ANNAPOLIS, Md. (AP) -- Attorney General Doug Gansler is highlighting his plan to cut the corporate-income-tax rate to demonstrate he is the most willing of Maryland's Democratic primary candidates for governor to do what's needed to spur the economy after years of tax increases.

"I think we've been driving that conversation in the Democratic primary, and the big overlay of this is that the constant taxing of Marylanders ... is squeezing the middle class to a place where there's a real recognition that we have a problem," Gansler said in an interview with The Associated Press this week.

Gansler wants to gradually cut the state's corporate income tax from 8.25 percent to 6 percent. One of Gansler's opponents, Lt. Gov. Anthony Brown, has been critical of the proposal. For one thing, Brown said, two out of three residents in the private sector are hired by small businesses, which don't pay the corporate income tax. But Gansler contends Maryland needs to do more to attract large employers interested in being near Washington, D.C., to help expand the state's tax base to help pay for the state's needs.

"Our plan is to bring jobs back to Maryland," Gansler said.

Brown wants to create a commission to study tax reform. Del. Heather Mizeur, who also is running in the Democratic primary, wants to bring back a tax on people who make $1 million or more a year to ease the tax burden on the middle class.

In addition to economic policies, Gansler is underscoring his resume in law enforcement. He says his experience enforcing pollution regulations as attorney general will continue to benefit efforts to clean the Chesapeake Bay. He also says his experience as Montgomery County state's attorney and as attorney general have positioned him to better address criminal justice problems in the state, including the serious corruption problems that were revealed last year at the Baltimore City Detention Center.

> _DATASET ROWS_

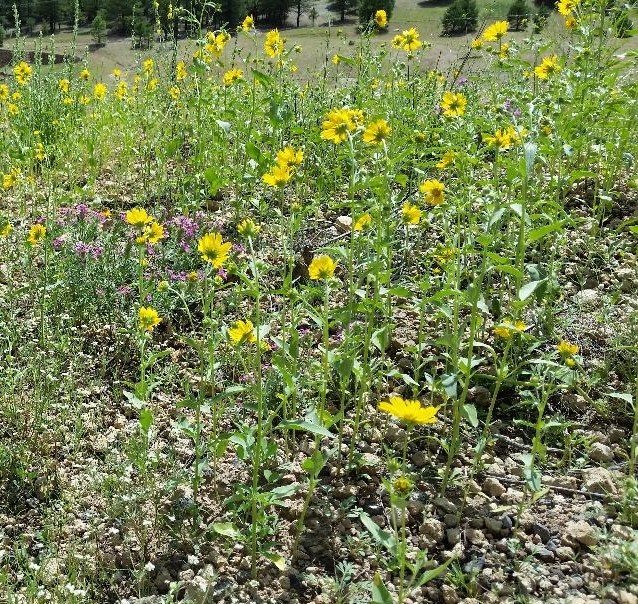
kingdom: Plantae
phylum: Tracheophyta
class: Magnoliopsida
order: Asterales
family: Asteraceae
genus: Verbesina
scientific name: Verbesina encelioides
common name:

---

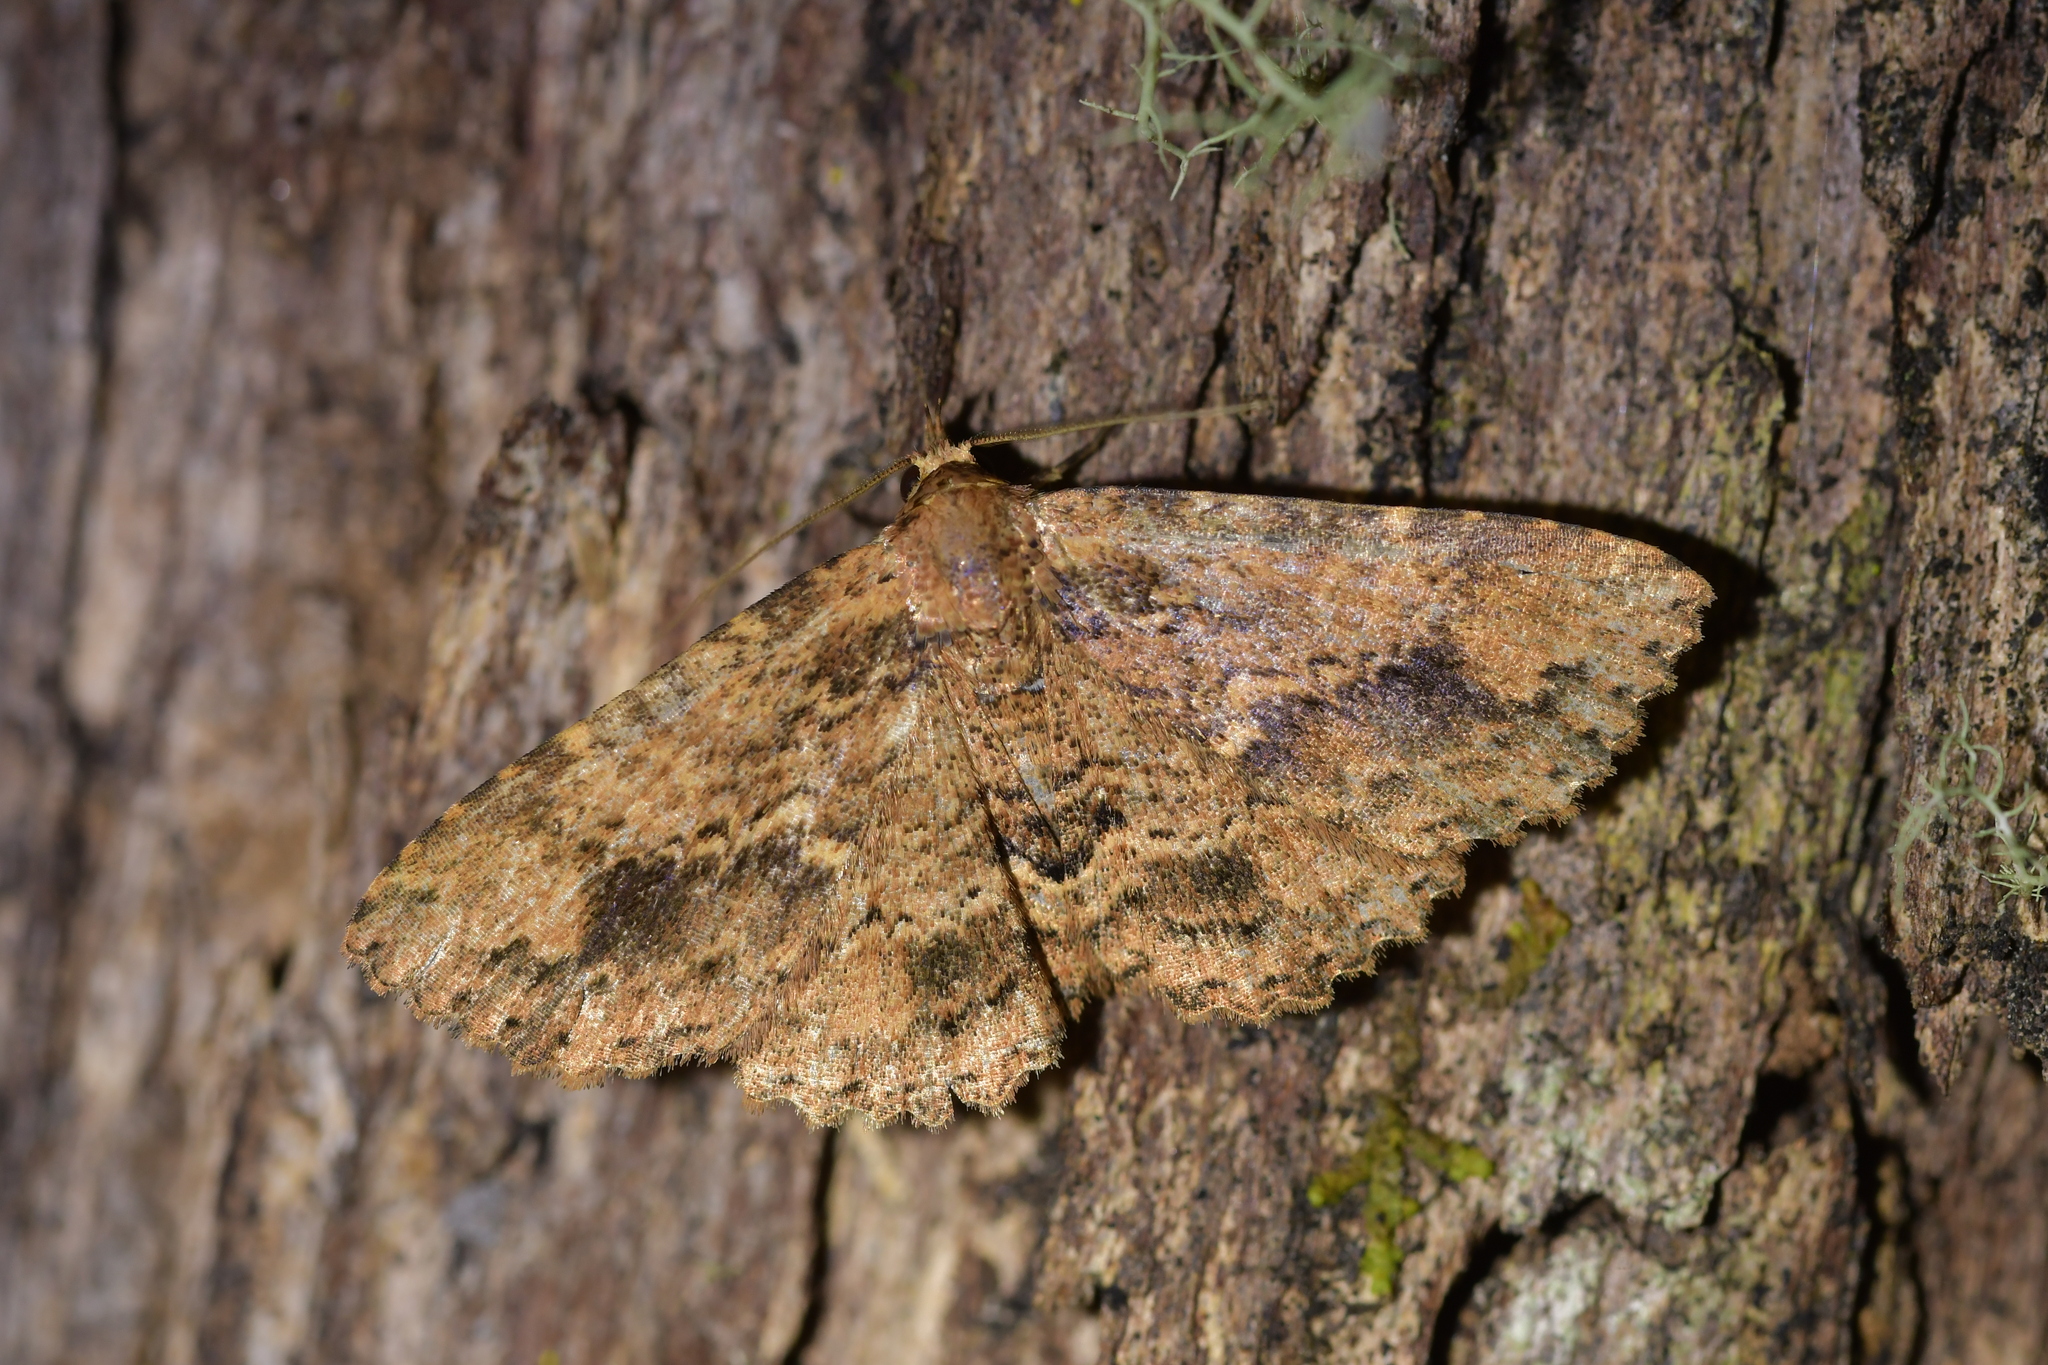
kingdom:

---

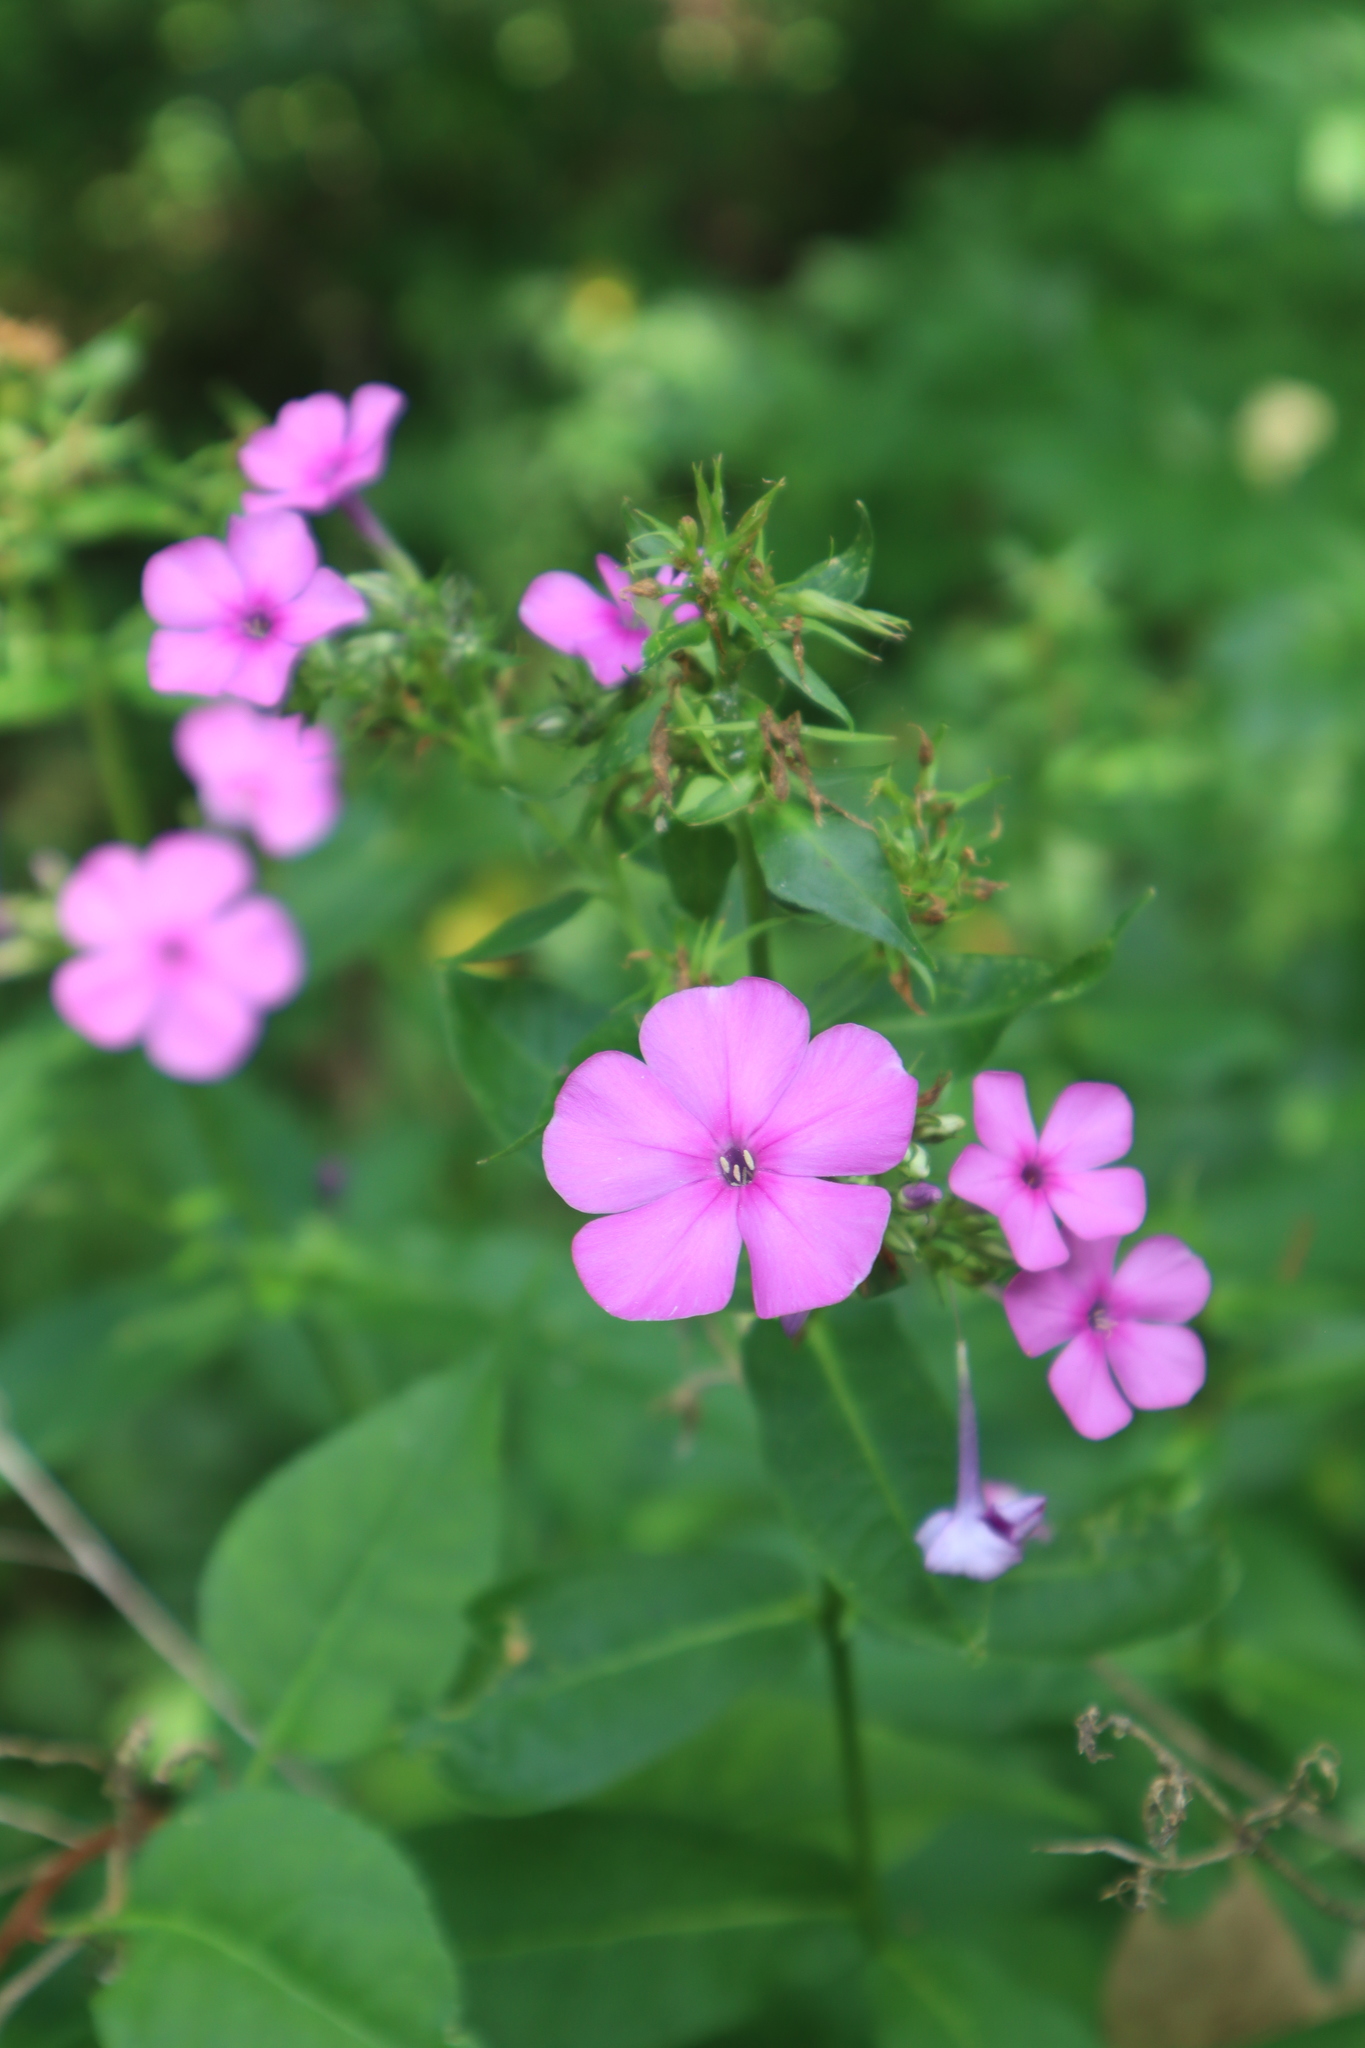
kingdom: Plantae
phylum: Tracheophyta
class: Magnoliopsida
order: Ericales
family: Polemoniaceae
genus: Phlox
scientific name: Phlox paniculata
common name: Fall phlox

> _SET TASKS_
1. Translate this sentence from the article on Maryland's Democratic primary for governor into Spanish: "Brown wants to create a commission to study tax reform."
2. Resume the article on Maryland's Democratic primary for governor, picking up right after its final sentence.

> _RESULTS IN ORDER_
1. Brown quiere crear una comisión para estudiar la reforma tributaria.

2.
Gansler's campaign has been on the defensive at times. For example, in October, he called a news conference outside his campaign headquarters to say he should have done more to see whether there was underage drinking going on at a teenage beach party in Delaware that he briefly visited to talk with his son.

Late last year, he also had to respond to a report in The Washington Post that he ordered state troopers to drive him around with lights and sirens on, and to run red lights on the way to appointments, according to written reports by state police officials. Gansler says the picture that was painted by state police documents was not an accurate reflection and that he never ordered a trooper to do anything.

Now, though, the badly flawed rollout of the state's health exchange website has created an opening for Gansler to go on the offensive against Brown, who was leading the implementation of health care reform in Maryland.

"There was nobody captaining the ship, is what happened there," Gansler said.

While Gansler has served two terms in the statewide position of attorney general, his campaign has largely been spurned by the Democratic political elite in Annapolis that favors Brown, who served in the House of Delegates before becoming lieutenant governor.

That doesn't bother Gansler.

"Ultimately, I think the people are going to want to look at the records of the candidates, what they've actually done for the people of Maryland and what they intend to do and do they have credibility for that," Gansler said.

The primary is June 24.

(Copyright 2013 by The Associated Press. All Rights Reserved.)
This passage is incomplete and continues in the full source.